就職・転職活動をするにあたって避けては通れない「自己分析」。
中でも「強み」の分析は最たるもの。
ただ、転職エージェントの目から見ると、正しく分析・アピール出来ていないケースが多いのです。
資格=強みではない?
強みのアピールでまず出てくるのが「資格」。
持っていること自体は素晴らしいことですが、それすなわち強みとは言えません。
そもそも、資格=能力ではないのです。
資格のほとんどは試験に合格したら取得できます。ただ、それは、その分野の基礎となる知識があるということの証明に過ぎず、実務能力とイコールではありません。
宅建士や司法書士を取得したら直ぐに実務ができるかと言えば、違うでしょう。
また、その資格自体が業務に関係のないものだったり、取得が前提となっているレベルのものだったりするとマイナスに働くことすらあり得ます。
資格を前面に出すなら
「宅建士を取得する際に学んだ知識を活かして、社内の●●の課題を●●して解決しました」
と実績を沿えるか、または
「プロジェクトを完遂する能力には自信があります。例えば●●年に司法書士を取得するためには~」
と自己アピールの材料にするのが良いでしょう。
また、営業でよくある「全社MVP」や「目標300%達成」も、ただそれだけでは印象に残りません。その実績の「世間的な価値」「そのために努力したこと」「再現性」を丁寧かつ簡潔に説明すれば納得感が出るでしょう。
弱みは強み?
他方、「弱み」だと思っていたことが実は市場価値のある「強み」だった、というケースも多々あります。

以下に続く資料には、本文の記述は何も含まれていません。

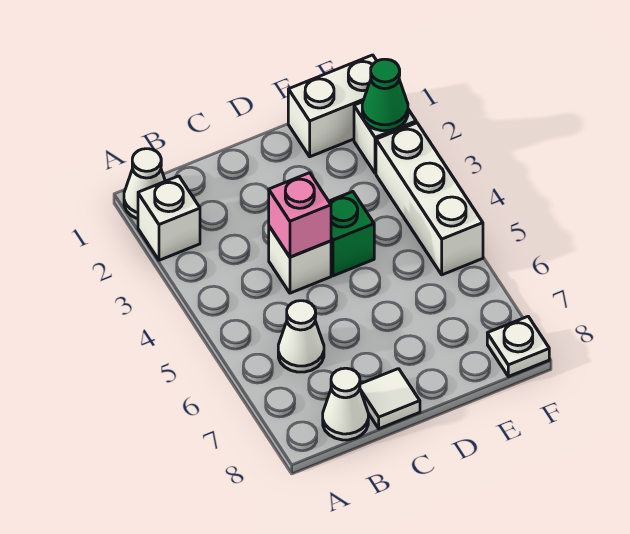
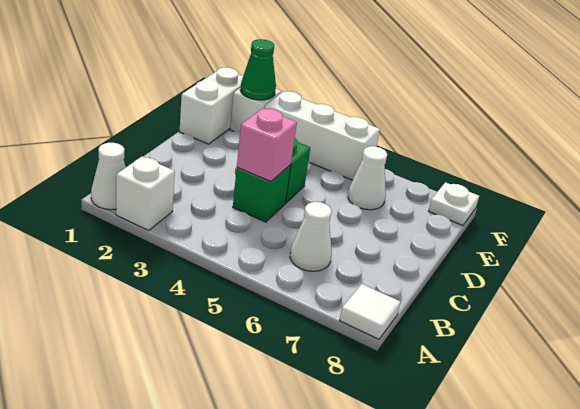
white cone B8 level 1 -> white cone E6 level 1
white brick C4 level 1 -> green brick C4 level 1
white tile C8 level 1 -> white tile A8 level 1

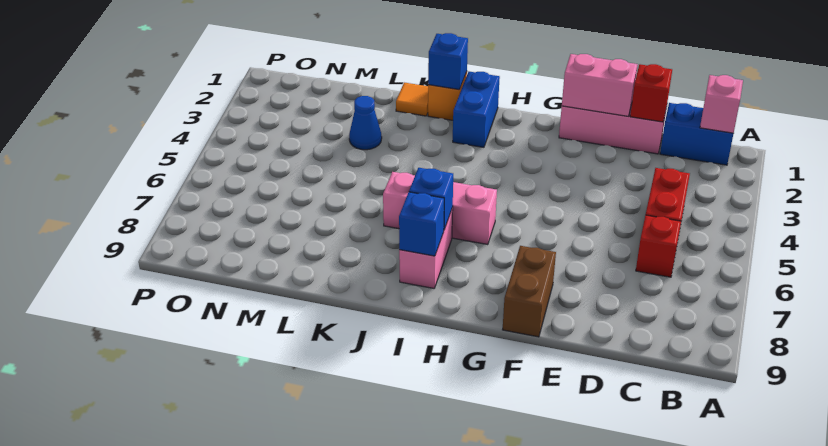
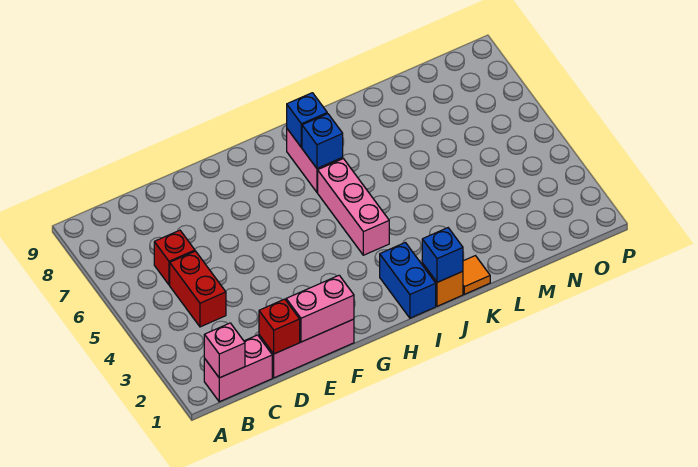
blue brick B1:C1 level 1 -> pink brick B1:C1 level 1
brown brick F8:F9 level 1 -> none
pink brick H6:J6 level 1 -> pink brick I4:I6 level 1
blue cone L3 level 1 -> none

以前、転職をサポートした総務経験者の30代後半女性Aさんの話をします。
面談中、「私はただのなんでも何でも屋なので、これという長所がないのが弱みなんです…」と自信なさげでした。
ただ、詳しく話を聞いていくと、60代後半のワンマン社長と、20~30代中心の社員間のコミュニケーションの懸け橋になっていたことが分かりました。
一例を挙げると、この会社では若い社員は日報や出張申請などの社内ワークフローをクラウド化したいのに、デジタルに疎い社長は紙の手書き以外、断固認めない状況でした。これでモチベーションが下がり、辞めてしまう社員もちらほら。
この状況を心苦しく思っていたAさんはある日、社長になぜ紙にこだわるのかをやんわり尋ねました。すると、「ノートパソコンだと文字が小さくて読めない。ショートカットキー?なんだそれ。わからん」という答え。
てっきり世代的に手書きを強要しているのかと思いきや、単に老眼で見られなかっただけという状況を理解したAさん。
苦笑いしながら、倉庫に眠っていた32インチモニターとパソコンをつないで社長室の机の脇に設置し、マウスの右・左操作だけで日報や書類を読めるようにしたところ、社長は「これは楽だ!」となり、社内の書類申請業務は大幅に改善された、という話でした。
そう、Aさんは社内にある不都合の原因を探り当て、解決策を提示できるという立派な長所があるのです。
強みや弱みに対する考え方を見直すことで、また違う自分に気付けるかもしれませんよ。